# INSTRUÇÕES
1 – No texto sobre o choque entre o direito à privacidade e a liberdade de expressão, qual direito, segundo a citação de Claudio Lembo, foi o que mais sofreu degradação pelo contágio com a tecnologia?
2 – Indique se cada afirmação a seguir está de acordo com o texto sobre o choque entre o direito à privacidade e a liberdade de expressão. Responda sim ou não e cite literalmente as palavras do texto que decidem a questão.
(a) O direito à privacidade sempre prevalece sobre a liberdade de expressão.
(b) Para Alexandre Araújo Costa, nesses casos deve imperar a flexibilidade e a harmonização das normas.
(c) Segundo Cássio Augusto de Barros Brant, o direito à informação e a proteção da personalidade são regras constitucionais.
3 – Retome o texto sobre o choque entre o direito à privacidade e a liberdade de expressão e dê-lhe continuidade a partir do ponto em que termina.

# TEXTO PARA LEITURA

——————————

3. O CHOQUE DE PRINCÍPIOS
Os casos concretos que utilizamos para colorir o nosso ensaio demonstram a máxima “cada caso é um caso”; ora vimos prevalecer o direito à privacidade como um princípio em si mesmo, vez por outras, venceu o da liberdade de expressão, comprovando que ambos possuem heterogeneidade: no caso concreto um sobrepujará o outro, mesmo que isso não signifique existir - tese defendida por vários doutrinadores pesquisados - hierarquia entre si.
Claudio Lembo40 confirma a preocupação esposada em nosso trabalho de que o direito à privacidade perdeu terreno para a liberdade de expressão ao afirmar que o direito à intimidade é “aquele que mais sofreu degradação ou contaminação pelo contágio com a tecnologia”.
Ocorre que, citando Cássio Augusto de Barros Brant41 ambos, direito à informação e proteção da personalidade são regras constitucionais e, quando em choque ocorre um conflito aparente superado através do equilíbrio. Para Alexandre Araújo Costa42, nestes casos deve imperar a flexibilidade e harmonização das normas, pelo controle da razoabilidade, levando-nos a reiterar que sendo misturas não homogêneas, a simples combinação causa reação e resultado explosivo.

——————————

# AMOSTRA DE DADOS
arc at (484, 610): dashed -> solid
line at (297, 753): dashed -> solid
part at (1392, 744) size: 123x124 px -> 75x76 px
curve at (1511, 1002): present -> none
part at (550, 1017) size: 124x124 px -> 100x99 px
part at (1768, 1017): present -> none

——————————

# TAREFAS RESOLVIDAS
1 – O direito à intimidade.

2 –
(a) Não: “ora vimos prevalecer o direito à privacidade como um princípio em si mesmo, vez por outras, venceu o da liberdade de expressão”.
(b) Sim: “deve imperar a flexibilidade e harmonização das normas”.
(c) Sim: “ambos, direito à informação e proteção da personalidade são regras constitucionais”.

3 –
Ele afirma que as leis restritivas são uma das expressões: “mais claras e problemáticas da discricionariedade do legislador”. Joubert Farley Eger, Denise Carvalho Thives, de et all, citam CANOTILHO43, para quem:
Quando o exercício de um direito fundamental por parte de um titular conflita com o exercício de direito fundamental de outro, ocorre o choque de direitos.
Luiz Guilherme Arcaro Conci44, constrói seu pensamento citando ALEXY:
É a partir do caso concreto que se constrói o conteúdo jurídico dos princípios o que informa que em caso diferente o mesmo princípio pode ser construído com conteúdo jurídico diverso porque os princípios estipulam uma relação de precedência referida unicamente ao caso que se decide, ou seja, são as condições fáticas e jurídicas do caso concreto e os princípios e regras em colisão que firmam a precedência de um princípio sobre outro.
Outro que comenta sobre a colisão dos princípios é o co-autor José Eduardo Junqueira, na obra de Celso Martins Azar Filho45, chamando o direito da liberdade de expressão e da privacidade de: “princípios constitucionais do mais elevado quilate” e que por isso é necessário que se aborde, analise e se discuta como eles se interagem, se relacionam e até mesmo se contradizem, já que as divergências doutrinárias e jurisprudenciais são inúmeras.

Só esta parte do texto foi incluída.